[EXTRACTO DE DATOS]:
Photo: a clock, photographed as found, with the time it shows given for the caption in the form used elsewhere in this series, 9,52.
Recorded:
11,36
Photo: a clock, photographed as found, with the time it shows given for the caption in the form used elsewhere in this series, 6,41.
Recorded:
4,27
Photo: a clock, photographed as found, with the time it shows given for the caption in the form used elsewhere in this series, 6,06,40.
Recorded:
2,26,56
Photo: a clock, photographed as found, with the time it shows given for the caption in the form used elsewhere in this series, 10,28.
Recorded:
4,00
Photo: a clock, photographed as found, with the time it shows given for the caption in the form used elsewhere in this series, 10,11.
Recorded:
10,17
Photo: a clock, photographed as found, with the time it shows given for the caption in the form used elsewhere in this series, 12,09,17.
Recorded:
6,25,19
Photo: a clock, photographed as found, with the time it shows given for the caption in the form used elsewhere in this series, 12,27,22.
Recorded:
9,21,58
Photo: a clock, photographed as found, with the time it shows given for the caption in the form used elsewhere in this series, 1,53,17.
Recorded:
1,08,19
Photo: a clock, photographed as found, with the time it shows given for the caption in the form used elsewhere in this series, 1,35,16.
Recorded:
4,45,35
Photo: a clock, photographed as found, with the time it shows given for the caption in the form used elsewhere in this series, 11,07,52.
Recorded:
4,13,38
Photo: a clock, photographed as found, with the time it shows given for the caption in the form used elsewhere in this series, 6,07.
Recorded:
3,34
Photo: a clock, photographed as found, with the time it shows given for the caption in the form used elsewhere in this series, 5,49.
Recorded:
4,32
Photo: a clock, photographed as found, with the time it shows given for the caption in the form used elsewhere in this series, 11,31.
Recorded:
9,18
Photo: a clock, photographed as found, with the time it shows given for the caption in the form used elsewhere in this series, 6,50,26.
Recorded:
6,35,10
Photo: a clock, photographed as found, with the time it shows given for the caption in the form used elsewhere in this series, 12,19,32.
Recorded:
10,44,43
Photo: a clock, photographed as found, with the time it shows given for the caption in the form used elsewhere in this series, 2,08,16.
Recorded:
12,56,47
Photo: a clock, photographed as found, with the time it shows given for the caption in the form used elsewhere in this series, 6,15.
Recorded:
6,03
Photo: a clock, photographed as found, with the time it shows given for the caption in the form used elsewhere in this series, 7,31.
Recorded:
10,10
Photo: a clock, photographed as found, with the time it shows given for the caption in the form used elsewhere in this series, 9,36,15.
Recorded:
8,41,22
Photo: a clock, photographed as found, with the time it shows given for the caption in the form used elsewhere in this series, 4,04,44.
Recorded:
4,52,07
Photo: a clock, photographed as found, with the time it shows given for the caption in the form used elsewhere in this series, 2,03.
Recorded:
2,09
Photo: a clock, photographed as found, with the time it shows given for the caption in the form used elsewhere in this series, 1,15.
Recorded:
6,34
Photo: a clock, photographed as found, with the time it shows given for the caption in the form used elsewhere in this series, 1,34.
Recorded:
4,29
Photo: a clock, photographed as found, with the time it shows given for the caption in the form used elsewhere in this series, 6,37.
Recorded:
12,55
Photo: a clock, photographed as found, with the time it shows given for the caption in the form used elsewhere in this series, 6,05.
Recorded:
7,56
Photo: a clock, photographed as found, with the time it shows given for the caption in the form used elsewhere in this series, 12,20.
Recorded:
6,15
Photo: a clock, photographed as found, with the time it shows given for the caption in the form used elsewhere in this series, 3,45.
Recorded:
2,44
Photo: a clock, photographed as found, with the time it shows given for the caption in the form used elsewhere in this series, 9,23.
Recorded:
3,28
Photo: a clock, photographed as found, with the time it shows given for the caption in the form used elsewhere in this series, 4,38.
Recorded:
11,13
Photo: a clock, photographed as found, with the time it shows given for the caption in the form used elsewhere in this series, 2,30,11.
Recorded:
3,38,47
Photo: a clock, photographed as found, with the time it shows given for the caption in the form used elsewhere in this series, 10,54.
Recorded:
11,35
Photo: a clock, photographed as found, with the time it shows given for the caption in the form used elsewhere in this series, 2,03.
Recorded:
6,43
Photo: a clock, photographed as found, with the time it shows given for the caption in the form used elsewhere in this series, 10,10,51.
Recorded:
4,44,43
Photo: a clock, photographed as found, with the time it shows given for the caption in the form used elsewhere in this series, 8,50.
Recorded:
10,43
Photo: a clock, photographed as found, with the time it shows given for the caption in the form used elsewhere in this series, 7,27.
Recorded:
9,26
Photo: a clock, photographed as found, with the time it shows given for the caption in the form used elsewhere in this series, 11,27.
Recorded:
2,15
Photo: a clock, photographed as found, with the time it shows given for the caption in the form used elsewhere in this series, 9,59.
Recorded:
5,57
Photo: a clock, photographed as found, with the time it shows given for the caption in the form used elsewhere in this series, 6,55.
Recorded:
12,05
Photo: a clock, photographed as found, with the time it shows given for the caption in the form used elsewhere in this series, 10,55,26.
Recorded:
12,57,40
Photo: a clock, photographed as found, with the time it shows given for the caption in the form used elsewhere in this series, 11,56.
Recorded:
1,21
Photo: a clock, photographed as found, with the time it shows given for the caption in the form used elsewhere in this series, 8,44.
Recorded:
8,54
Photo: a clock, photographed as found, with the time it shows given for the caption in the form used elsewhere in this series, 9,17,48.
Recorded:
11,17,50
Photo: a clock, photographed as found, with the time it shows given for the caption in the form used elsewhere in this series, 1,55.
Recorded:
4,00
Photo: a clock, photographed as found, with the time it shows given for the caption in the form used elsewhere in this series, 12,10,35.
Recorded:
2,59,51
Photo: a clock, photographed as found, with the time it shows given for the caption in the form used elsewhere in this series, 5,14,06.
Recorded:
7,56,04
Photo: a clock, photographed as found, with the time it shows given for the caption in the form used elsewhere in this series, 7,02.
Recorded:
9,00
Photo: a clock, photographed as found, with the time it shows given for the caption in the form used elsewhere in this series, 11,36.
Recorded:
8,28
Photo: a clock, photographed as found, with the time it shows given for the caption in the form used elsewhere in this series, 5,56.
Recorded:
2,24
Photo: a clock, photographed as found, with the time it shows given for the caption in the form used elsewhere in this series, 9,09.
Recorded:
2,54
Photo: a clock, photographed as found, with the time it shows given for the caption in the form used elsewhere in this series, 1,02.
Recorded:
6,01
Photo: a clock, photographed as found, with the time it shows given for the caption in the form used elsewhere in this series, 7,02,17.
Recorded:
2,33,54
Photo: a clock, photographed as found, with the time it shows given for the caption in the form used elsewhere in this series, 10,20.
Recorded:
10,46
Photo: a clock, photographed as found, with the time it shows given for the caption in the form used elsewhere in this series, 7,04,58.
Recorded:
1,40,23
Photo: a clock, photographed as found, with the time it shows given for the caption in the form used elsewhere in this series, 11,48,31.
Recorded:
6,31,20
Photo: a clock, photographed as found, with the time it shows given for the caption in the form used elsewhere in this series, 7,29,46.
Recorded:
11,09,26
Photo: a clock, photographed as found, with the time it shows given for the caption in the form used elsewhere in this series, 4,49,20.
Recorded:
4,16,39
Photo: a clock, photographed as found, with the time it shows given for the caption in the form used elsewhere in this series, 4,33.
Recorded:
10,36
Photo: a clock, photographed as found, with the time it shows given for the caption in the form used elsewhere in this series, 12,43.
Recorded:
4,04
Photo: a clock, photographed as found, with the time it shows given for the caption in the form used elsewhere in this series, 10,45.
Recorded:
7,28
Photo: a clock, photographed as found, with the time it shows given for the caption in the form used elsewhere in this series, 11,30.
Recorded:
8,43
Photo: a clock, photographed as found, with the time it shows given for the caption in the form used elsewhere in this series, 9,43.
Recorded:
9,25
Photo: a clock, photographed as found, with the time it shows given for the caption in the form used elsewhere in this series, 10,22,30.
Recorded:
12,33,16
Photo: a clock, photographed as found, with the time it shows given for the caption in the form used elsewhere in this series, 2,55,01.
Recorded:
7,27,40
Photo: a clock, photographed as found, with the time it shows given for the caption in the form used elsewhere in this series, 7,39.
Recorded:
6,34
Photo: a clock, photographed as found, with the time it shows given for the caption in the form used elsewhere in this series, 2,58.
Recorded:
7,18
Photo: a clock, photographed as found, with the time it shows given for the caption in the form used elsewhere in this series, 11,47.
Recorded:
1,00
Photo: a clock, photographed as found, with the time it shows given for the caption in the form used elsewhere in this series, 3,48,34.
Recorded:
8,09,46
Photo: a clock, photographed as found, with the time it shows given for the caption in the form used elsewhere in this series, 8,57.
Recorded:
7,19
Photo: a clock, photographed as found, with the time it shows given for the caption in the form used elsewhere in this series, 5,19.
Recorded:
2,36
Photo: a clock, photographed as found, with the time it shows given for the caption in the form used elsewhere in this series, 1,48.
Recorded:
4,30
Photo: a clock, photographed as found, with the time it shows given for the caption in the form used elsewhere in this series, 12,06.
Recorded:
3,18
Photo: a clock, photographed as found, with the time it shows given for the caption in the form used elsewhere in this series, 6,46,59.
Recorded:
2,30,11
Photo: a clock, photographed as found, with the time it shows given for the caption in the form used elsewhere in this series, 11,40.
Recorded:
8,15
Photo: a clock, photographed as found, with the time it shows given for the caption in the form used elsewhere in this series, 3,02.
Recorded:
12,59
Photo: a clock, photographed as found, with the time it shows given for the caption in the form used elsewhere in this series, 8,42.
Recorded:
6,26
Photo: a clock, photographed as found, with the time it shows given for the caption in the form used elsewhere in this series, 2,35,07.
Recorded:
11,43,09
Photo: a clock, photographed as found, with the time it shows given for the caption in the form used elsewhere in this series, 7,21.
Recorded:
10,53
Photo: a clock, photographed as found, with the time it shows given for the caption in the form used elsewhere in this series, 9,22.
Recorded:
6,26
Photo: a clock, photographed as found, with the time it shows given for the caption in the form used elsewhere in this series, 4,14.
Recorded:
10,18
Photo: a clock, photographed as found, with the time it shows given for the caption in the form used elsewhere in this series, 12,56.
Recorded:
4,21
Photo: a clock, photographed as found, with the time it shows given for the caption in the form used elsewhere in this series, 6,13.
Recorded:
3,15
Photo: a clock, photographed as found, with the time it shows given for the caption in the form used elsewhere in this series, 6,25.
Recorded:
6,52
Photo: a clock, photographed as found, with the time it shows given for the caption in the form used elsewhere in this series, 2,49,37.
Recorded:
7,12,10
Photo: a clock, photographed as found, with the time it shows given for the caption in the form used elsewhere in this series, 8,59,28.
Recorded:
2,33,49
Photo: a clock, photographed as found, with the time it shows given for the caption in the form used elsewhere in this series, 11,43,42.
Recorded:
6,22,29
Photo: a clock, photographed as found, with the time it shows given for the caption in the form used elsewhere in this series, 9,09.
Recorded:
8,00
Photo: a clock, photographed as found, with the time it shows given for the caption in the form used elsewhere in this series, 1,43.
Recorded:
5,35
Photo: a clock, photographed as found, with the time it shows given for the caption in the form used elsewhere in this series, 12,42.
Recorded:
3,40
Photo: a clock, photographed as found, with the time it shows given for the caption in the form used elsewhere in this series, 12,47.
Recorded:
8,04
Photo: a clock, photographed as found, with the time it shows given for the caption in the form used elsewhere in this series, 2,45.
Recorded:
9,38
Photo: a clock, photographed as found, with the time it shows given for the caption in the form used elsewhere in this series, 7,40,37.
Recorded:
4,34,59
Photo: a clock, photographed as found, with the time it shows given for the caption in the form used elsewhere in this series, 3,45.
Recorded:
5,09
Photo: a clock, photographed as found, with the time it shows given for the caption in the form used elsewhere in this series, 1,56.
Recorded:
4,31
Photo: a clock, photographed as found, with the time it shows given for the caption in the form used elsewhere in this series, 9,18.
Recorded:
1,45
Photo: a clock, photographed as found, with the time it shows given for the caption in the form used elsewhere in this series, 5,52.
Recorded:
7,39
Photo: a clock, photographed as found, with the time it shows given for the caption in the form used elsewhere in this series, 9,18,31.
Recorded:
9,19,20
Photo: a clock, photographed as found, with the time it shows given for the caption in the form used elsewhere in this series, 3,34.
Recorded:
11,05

[POR HACER]: Cambia "photographed" por "captured" en las líneas que van desde la que contiene "this series, 3,34." hasta el final de los ítems, con ambos extremos incluidos. Deja todo lo demás sin modificar.

[RESPUESTA COMPLETA]:
Photo: a clock, captured as found, with the time it shows given for the caption in the form used elsewhere in this series, 3,34.
Recorded:
11,05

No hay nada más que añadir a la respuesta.